Tetapi pada akhir-akhir ini Indonesia sedang mengalami fase yang tidak jelas. Itu terjadi karena pengaruh perkembangan politik, ekonomi dan komunikasi. Hal ini tampak sangat nyata dengan munculnya sikap pragmatis, materialistis dan konsumtif yang membabi buta. Tata nilai akhirnya menjadi sesuatu yang asing. Sementara waktu perkembangan negatifnya memang sulit dibendung. tetapi pada saatnya akan menuju ke normatif kembali. Ibarat COKROMANGGILINGAN.
Teknologi dan komunikasi sangat berpengaruh kuat. Dalam menerima dua hal tersebut, kita hanya berkutat pada sampahnya teknologi dan komunikasi belaka.. Bahwa hanya efek negatifnya saja yg dikembangkan. Karena kita sebenarnya gagap untuk menerima, sehingga memunculkan sikap kamuflase. Bangga dianggap maju, dan moderen. Sikap beginilah yang akan melunturkan tata nilai, etika dan estetika. Orang tidak punya pijakan kepribadian yang kuat.
PENDIDIKAN, Sistem Pendidikan juga malah ikut andil dalam terkikisnya jati diri anak bangsa. Dengan format standar internasional yang diadakan sendiri karena pada prinsipnya tidak ada standar seperti itu di dunia, menjadikan pelajar sangat terbebani dengan materi pelajaran. Anak belajar dari pagi hingga sore, hal ini akan mencipta sikap individual yang tinggi, dan mencipta sikap materialistis karena beban biaya pendidikan yang tinggi pula.

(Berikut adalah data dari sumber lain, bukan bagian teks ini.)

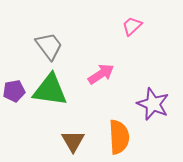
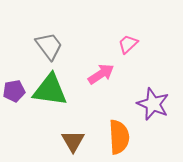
pink trapezoid: moved 4 px left, 18 px down
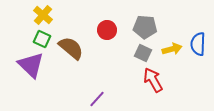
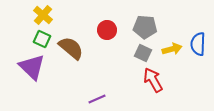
purple triangle: moved 1 px right, 2 px down
purple line: rotated 24 degrees clockwise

TRADISIONAL. Bagi kita yang mengkategorikan kesenian asli Indonesia masuk dalam kesenian tradisional adalah keliru besar. Nampaknya kita terlalu tidak percaya diri atau minderwaardeh dan berjiwa inlander. Sebab bentuk kesenian yang ada sudah terbentuk ratusan tahun yang lalu, dan seni tidak mengenal waktu. Memakai istilah tradisional artinya secara kejiwaan kita lemah dan tidak bangga dalam menegakkan diri sebagai bangsa untuk sejajar dengan bangsa lain.